Regulando los honorarios de los letrados recurrentes Dres. D. F. y G. E. P. por los recurrentes y Dr. D. A. Z. A. por la recurrida en el 30% de los aranceles que se les fijen en primera instancia, todos como monotributistas.

A la cuestión planteada el señor ministro doctor Fernando Augusto Niz, dice:

Que adhiere al voto del Sr. Ministro Dr. Guillermo Horacio Semhan, por compartir sus fundamentos.

A la cuestión planteada el señor presidente doctor Luis Eduardo Rey Vázquez, dice:

Que adhiere al voto del Sr. Ministro Dr. Guillermo Horacio Semhan, por compartir sus fundamentos.

A la cuestión planteada el señor ministro doctor Eduardo Gilberto Panseri, dice:

Que adhiere al voto del Sr. Ministro Dr. Guillermo Horacio Semhan, por compartir sus fundamentos.

A la cuestión planteada el señor ministro doctor Alejandro Alberto Chaín, dice:

Que adhiere al voto del Sr. Ministro Dr. Guillermo Horacio Semhan, por compartir sus fundamentos.

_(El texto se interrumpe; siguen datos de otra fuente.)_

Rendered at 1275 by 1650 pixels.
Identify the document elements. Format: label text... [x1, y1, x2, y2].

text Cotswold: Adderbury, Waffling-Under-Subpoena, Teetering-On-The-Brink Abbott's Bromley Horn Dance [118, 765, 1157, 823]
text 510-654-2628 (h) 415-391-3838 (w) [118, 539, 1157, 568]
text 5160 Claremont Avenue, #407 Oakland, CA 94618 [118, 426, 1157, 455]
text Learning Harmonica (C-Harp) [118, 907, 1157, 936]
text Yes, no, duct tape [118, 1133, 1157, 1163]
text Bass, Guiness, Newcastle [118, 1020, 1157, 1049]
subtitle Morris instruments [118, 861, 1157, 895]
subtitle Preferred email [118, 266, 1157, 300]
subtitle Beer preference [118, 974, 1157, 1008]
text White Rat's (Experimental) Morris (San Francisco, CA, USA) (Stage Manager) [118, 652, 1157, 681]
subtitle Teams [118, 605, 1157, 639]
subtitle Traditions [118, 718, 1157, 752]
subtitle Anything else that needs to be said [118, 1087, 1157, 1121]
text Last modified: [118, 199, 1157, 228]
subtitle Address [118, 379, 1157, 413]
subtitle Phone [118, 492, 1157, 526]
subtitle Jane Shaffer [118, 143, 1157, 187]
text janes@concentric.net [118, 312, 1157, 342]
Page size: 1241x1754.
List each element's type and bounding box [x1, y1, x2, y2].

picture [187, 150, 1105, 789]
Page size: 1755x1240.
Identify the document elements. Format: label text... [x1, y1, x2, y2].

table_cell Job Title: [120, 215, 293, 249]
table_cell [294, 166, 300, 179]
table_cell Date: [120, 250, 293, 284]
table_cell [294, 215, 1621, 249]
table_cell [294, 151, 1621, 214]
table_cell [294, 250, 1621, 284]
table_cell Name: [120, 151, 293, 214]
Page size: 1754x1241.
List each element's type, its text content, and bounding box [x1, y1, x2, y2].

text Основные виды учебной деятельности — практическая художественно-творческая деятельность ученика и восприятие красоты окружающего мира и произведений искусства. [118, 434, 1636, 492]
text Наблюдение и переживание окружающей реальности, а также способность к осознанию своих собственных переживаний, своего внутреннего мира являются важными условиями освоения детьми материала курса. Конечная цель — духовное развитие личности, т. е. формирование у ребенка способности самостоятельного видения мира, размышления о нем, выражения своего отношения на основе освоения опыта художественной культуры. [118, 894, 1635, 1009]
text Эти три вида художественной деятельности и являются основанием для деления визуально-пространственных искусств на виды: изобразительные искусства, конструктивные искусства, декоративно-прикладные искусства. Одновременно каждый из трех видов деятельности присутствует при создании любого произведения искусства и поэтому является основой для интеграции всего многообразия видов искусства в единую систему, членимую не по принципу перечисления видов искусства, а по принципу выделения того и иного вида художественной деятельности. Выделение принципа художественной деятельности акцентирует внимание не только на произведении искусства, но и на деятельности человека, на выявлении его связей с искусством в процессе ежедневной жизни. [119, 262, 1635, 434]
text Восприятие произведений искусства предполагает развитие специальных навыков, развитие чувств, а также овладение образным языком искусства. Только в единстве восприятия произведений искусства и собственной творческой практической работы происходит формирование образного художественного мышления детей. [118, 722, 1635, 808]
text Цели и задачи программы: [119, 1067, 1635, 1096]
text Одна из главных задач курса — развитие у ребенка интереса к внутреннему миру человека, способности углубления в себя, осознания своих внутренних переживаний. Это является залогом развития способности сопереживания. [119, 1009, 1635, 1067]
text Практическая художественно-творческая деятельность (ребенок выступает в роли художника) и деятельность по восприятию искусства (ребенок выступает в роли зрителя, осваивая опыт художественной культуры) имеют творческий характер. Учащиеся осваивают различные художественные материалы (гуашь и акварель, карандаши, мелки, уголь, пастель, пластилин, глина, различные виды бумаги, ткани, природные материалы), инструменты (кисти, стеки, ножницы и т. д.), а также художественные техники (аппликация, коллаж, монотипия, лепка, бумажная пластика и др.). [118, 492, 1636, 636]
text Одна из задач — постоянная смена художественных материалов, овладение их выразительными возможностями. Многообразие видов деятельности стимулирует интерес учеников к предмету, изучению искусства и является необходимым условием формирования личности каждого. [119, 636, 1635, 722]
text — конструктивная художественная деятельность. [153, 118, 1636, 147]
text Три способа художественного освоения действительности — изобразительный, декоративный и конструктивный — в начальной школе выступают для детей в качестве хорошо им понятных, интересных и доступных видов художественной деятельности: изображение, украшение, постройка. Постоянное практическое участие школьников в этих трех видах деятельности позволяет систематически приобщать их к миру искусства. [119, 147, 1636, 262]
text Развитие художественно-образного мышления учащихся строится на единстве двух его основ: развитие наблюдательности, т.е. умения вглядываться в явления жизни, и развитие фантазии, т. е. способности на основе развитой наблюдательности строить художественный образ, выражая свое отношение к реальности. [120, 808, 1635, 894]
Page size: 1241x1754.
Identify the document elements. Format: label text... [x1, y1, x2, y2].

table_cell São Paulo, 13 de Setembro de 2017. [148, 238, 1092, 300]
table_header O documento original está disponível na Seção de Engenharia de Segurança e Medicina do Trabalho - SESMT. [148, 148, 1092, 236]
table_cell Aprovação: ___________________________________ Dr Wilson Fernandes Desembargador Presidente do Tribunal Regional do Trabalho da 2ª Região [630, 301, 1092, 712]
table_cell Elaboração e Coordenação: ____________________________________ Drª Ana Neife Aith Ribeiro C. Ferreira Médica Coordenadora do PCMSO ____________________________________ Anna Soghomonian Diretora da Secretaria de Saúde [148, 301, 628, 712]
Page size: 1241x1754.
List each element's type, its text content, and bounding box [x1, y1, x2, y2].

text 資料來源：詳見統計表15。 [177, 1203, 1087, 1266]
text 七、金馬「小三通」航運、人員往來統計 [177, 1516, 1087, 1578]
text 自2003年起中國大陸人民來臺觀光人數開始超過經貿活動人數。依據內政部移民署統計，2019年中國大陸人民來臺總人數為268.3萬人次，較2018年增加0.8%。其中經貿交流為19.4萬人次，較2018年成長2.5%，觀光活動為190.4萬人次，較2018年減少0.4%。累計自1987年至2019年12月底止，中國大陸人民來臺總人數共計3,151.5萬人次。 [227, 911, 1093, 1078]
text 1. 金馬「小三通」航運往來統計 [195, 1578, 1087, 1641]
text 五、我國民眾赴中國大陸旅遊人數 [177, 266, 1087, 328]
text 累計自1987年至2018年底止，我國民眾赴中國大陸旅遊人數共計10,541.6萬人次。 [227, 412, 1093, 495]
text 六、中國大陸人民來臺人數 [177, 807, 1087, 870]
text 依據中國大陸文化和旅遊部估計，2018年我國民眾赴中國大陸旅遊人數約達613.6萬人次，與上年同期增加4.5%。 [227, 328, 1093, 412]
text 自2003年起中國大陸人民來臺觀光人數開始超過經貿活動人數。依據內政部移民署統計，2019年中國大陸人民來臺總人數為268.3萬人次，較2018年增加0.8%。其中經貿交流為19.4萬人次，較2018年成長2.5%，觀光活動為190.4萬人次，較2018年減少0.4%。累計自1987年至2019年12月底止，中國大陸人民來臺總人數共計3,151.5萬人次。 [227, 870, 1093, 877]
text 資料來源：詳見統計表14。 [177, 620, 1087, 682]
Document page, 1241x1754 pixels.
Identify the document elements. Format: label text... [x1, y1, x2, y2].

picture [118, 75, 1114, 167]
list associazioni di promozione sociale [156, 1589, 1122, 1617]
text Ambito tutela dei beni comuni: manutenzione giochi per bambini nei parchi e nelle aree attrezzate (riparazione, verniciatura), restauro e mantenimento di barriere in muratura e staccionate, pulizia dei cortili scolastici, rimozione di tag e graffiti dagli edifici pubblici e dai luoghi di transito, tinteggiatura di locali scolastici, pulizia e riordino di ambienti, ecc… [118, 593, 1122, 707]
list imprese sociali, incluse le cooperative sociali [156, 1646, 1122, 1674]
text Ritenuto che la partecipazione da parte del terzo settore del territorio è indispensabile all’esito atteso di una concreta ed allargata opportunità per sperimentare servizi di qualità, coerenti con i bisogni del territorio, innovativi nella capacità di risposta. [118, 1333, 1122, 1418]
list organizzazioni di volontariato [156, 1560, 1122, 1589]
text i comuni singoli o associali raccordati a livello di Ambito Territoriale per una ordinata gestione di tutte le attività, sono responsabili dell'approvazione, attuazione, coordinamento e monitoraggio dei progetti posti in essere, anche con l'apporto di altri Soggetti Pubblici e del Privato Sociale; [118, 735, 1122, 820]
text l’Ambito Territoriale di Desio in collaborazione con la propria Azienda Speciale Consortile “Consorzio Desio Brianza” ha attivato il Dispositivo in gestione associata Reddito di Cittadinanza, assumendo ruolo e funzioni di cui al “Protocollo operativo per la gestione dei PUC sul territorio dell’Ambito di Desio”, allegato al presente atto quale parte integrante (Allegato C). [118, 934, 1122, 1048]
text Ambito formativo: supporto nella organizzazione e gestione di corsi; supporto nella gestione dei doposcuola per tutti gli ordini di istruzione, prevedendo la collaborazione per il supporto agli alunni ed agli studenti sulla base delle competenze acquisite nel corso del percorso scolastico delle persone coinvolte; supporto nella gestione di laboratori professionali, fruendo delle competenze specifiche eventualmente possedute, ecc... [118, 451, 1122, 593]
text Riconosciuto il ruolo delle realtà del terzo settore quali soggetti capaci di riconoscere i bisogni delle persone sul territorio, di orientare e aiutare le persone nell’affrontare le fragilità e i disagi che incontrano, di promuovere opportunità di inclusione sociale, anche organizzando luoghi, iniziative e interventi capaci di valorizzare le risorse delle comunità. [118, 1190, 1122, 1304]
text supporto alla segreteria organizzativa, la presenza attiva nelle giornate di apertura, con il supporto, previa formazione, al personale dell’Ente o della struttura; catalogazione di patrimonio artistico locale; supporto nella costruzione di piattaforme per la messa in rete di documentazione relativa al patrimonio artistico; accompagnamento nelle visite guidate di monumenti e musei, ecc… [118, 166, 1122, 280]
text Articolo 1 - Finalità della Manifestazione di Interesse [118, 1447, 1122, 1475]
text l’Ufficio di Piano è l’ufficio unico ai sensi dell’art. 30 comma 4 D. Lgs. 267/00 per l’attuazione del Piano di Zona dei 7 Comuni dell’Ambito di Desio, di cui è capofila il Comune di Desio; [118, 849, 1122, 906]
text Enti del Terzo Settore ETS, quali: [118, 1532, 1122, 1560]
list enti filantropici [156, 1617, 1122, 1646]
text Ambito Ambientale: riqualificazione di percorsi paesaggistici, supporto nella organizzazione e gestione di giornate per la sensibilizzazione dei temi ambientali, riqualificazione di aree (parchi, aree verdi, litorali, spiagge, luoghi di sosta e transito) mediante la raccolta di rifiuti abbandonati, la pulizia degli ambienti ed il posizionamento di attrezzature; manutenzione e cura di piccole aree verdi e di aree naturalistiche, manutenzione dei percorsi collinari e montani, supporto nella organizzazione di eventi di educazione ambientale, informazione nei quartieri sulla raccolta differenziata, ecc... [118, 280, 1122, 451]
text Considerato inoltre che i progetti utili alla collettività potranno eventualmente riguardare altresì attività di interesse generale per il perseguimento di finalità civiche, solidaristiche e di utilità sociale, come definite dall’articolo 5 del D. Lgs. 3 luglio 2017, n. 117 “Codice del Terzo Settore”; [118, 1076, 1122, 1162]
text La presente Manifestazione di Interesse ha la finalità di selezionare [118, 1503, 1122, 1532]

En mérito del precedente Acuerdo el Superior Tribunal de Justicia dicta la siguiente:

Sentencia Nº 163

1º) Hacer lugar a los recursos extraordinarios de inaplicabilidad de ley deducidos a fs. 1235/1238 vta. y 1240/1251 vta. para, en mérito de ello, dejar sin efecto el pronunciamiento recurrido de la Cámara y de la sentencia de primera instancia en lo que ha sido materia específica del recurso. Ejerciendo jurisdicción positiva en el marco de lo prescripto por el art. 415 4º párrafo del CPCC desestimar la excepción de falta de legitimación pasiva opuesta por la citada en garantía, con costas a la excepcionante vencida. Con devolución de los depósitos económicos a ambos recurrentes y costas de esta instancia extraordinaria a la recurrida vencida. 2º) Regular los honorarios de los letrados recurrentes Dres. D. F. y G. E. P. por los recurrentes y Dr. D. A. Z. A. por la recurrida en el 30% de los aranceles que se les fijen en primera instancia, todos como monotributistas. 3º) Insértese y notifíquese. – Guillermo H. Semhan. – Fernando A. Niz. – Luis E. Rey Vázquez. – Gilberto Panseri. – Alejandro A. Chaín (Sec.: Marisa E. Spagnolo).